The national dutch math exam yesterday had a couple of questions about DotA which I have translated bellow. The entire exam (in Dutch) can be found
To give a bit of background, the Dutch secondary school system is separated in different levels based on the students academic level and interests. More on this is shown in
The exam questions:
Electronic Sport, or short E-Sports, is the term that is used for competitive computer games. While competing against other players is almost as old as gaming itself, E-sports however is said to start in 1998. In that year the the first official E-Sport tournament with price money was held.
In 1998 there was about 100,000 dollar in price money to be earned. Since then E-Sports has grown to an international phenomenon. In 2016 thousands of players competed in about a hundred different games with a combined price pool of more than 95 million dollar.
In figure 1 the development of the total price pool in E-Sports is shown.
From 2009 to 2016 the total price pool grew from 3.7 million to 95.1 million dollar. If we assume that this was exponential growth and would continue exponentially, the total price pool would pass the 1 billion dollar within a couple of years.
Question 13. Calculate with the above information from 2009 and 2016 in which year that would be the case.
Close to halve of the total price money in E-Sports is won by players of one specific game. This game is played by two teams of five players where every player controls their own hero. The players try with help of computer controlled units to conquer the opponents territory.
In this game there are 112 different heroes, which are subdivided in three categories: there are 49 attackers, 27 defenders and the remaining heroes are support heroes.
At the start of the game both teams pick according to a complicated system alternately their heroes. Each hero can be only picked oce.
It is common that each team consists of two attackers, one defender and two support heroes.
Question 14. Calculate the number of possible combination with two attackers, one defender and two support heroes.
In each team consists of five heroes. The play area on which the teams fight each other can be roughly grouped into three zones: North, Middle and South. A hero can be assigned a role in these three zones. Furthermore, it's also possible for a hero to switch from zone; we call this a roaming hero. So we can conclude that there are actually four different roles for a hero: North, Middle, South and roaming.
Teams always choose to occupy each of the three zones with at least one hero. A possible allocation if for instance 1 hero in North, 1 hero in Middle, 2 heroes in South and 1 roaming hero. We assume that it is not important which hero is in which zone.
Question 15. Calculate how many of these allocations there are for one team if each of the zones North, Middle and South contain at least one hero.

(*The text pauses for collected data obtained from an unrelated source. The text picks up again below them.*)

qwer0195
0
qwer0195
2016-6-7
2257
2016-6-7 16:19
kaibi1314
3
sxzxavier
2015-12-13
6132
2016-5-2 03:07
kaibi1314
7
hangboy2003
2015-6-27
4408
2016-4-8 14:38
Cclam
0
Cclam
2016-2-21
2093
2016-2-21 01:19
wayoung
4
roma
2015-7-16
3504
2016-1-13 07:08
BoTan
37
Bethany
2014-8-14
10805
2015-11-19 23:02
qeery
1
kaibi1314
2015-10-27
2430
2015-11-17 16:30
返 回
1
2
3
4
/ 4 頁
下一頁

Throughout the year multiple tournaments are held for the game with vastly different price pools, however the most import tournament is The International, which is held yearly in august. Teams from all parts of the world try to qualify for one of the sixteen spots through qualification tournaments. And with a good reason: in 2016 the price pool for The International was more than 20 million dollar.

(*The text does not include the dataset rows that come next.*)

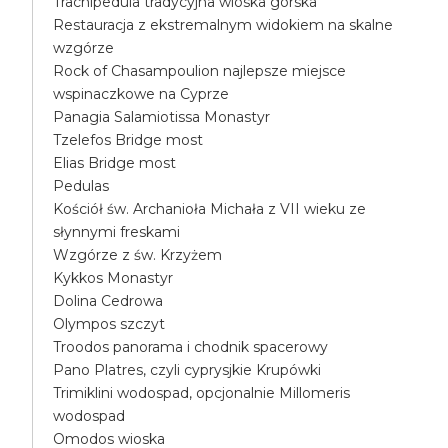
Trachipedula tradycyjna wioska górska
Restauracja z ekstremalnym widokiem na skalne
wzgórze
Rock of Chasampoulion najlepsze miejsce
wspinaczkowe na Cyprze
Panagia Salamiotissa Monastyr
Tzelefos Bridge most
Elias Bridge most
Pedulas
Kościół św. Archanioła Michała z VII wieku ze
słynnymi freskami
Wzgórze z św. Krzyżem
Kykkos Monastyr
Dolina Cedrowa
Olympos szczyt
Troodos panorama i chodnik spacerowy
Pano Platres, czyli cyprysjkie Krupówki
Trimiklini wodospad, opcjonalnie Millomeris
wodospad
Omodos wioska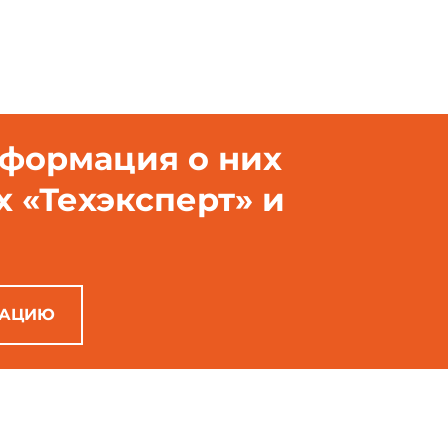
нформация о них
х «Техэксперт» и
РАЦИЮ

The reason as for why the price pool for The International was this high was because the tournament was crowdfunded. This means that players of this game can for a period preceding the tournament contribute to the price pool.
The development of the size of the price pool for The International 2016 is shown in figure 2.
The total price pool for The International 2016 was created as follows:
– The tournament organizers, in this case the game's developer, added a starting sum to the price pool.
– The developer gave the players the possibility on may 16th to purchase virtual object which they could use in-game. 25% of this revenue was added to the price pool.
The graph in figure 2 can be reasonably estimated with the following formula:
P = 8.157 * ln(0.1 (t + 10)) + 1.6
In this formula P is the total price money in millions of dollars and t is the time in days with t = 0 on may 16th 2016.
According to a website that reports on E-Sports tournaments the players had spend within a month 40 million dollars for the virtual items.
Question 16. Calculate using the formula for P after how many full days that was the case.
In the graph of figure 2 it is clear that the increase of the total price pool wasn't growing gradually. The reason for this is because the developer released special actions that enticed the player to purchase extra objects.
One of these actions for instance was on June 30th. On that day the price pool increased by 1.125 million dollar. That is a much larger increase than what you would expect using the derivative of P.
Question 17. Using the derivative of P, how much larger is the increase on June 30th than you would expect. Give your answer as an integer number.